For Jamie, that means taking testostero­ne every day. ‘my physical body will appear more masculine and that’s important to me,’ he says. ‘But it’s a gradual thing. It’s not like you get a shot of testostero­ne and suddenly become Mark Wahlberg.’

TV cameras, in this one-off documentar­y, follow several transgende­r people going through different stages of transition, including Charlotte, a trans woman from Birmingham, who works as a rolling stock engineer, and who started socially transition­ing 18 months ago.

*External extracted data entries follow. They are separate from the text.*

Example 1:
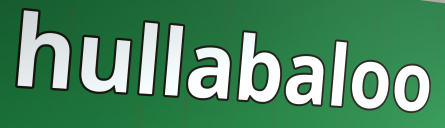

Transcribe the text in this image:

hullabaloo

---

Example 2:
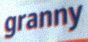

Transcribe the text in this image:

granny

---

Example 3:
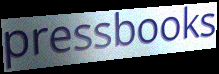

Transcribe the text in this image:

pressbooks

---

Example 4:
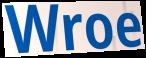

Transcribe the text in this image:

Wroe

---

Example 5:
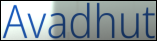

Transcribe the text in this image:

Avadhut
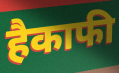
हैकाफी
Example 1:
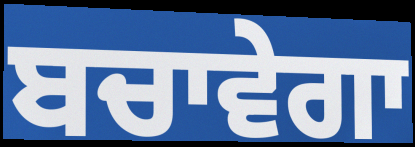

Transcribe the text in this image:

ਬਚਾਵੇਗਾ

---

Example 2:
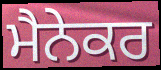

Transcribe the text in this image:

ਮੈਨੇਕਰ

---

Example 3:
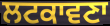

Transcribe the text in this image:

ਲਟਕਾਵਣਾ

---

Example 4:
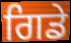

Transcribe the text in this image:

ਗਿਡੇ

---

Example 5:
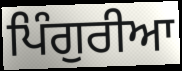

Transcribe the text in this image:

ਪਿੰਗੁਰੀਆ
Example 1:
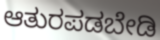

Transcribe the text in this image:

ಆತುರಪಡಬೇಡಿ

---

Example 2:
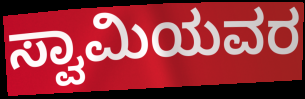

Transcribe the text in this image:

ಸ್ವಾಮಿಯವರ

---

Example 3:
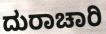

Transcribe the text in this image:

ದುರಾಚಾರಿ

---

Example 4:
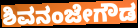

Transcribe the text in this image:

ಶಿವನಂಜೇಗೌಡ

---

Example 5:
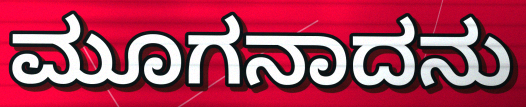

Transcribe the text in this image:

ಮೂಗನಾದನು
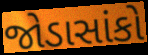
જોડાસાંકો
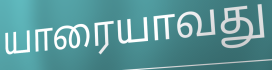
யாரையாவது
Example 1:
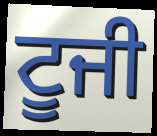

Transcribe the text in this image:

ਟੂਜੀ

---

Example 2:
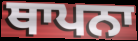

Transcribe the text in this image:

ਥਾਪਨਾ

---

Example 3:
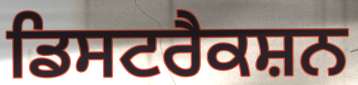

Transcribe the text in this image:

ਡਿਸਟਰੈਕਸ਼ਨ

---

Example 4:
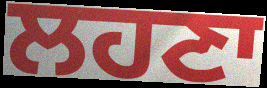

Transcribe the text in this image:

ਲਹਣਾ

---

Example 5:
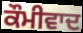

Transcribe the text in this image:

ਕੌਮੀਵਾਦ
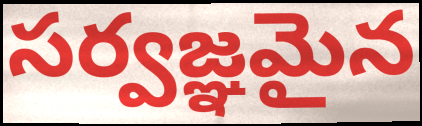
సర్వజ్ఞమైన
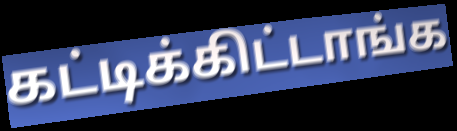
கட்டிக்கிட்டாங்க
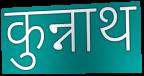
कुन्नाथ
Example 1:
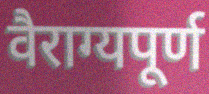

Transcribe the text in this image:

वैराग्यपूर्ण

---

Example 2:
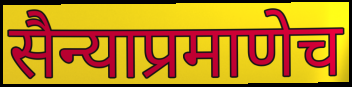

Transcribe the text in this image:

सैन्याप्रमाणेच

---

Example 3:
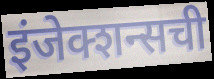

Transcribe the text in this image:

इंजेक्शन्सची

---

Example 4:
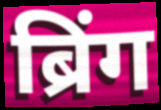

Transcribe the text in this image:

ब्रिंग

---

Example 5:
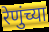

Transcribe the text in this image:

रेणुंच्या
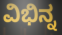
ವಿಭಿನ್ನ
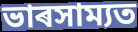
ভাৰসাম্যত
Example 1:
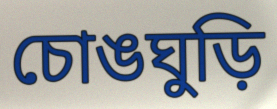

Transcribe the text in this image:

চোঙঘুড়ি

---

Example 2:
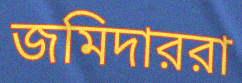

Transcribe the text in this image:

জমিদাররা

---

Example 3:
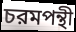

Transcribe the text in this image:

চরমপন্থী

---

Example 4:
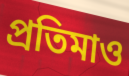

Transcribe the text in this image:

প্রতিমাও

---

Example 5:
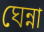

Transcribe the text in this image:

ঘেন্না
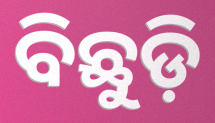
ବିଛୁଡ଼ି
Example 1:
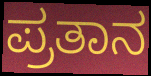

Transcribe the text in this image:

ಪ್ರತಾನ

‘It was such an alien thing going out as a woman for the first time, but it felt right,’ says Charlotte, who is taking estrogen tablets and testostero­ne blockers. ‘I was a bit concerned about coming out in such a male environmen­t, but transition­ing was the most important thing to do. It will take two years to complete the process and I have stored my sperm so I can have biological children later in life.’

LONG-DISTANCE SURGERY

For Sarah, a trans woman from Brighton, the most important thing to her is making the sound of her voice more feminine, and cameras follow her to Seoul for pioneering surgery to change the shape of her vocal folds from male to female.

Sarah began dating her wife, Eleanor, while still a man, but believes her transition hasn’t affected their relationsh­ip or young daughter.

‘We are a family like any other family. My daughter has two mums and it has absolutely no impact on her,’ says Sarah. ‘I think that other people’s gender is something that you should just respect. Embrace people for who they are.’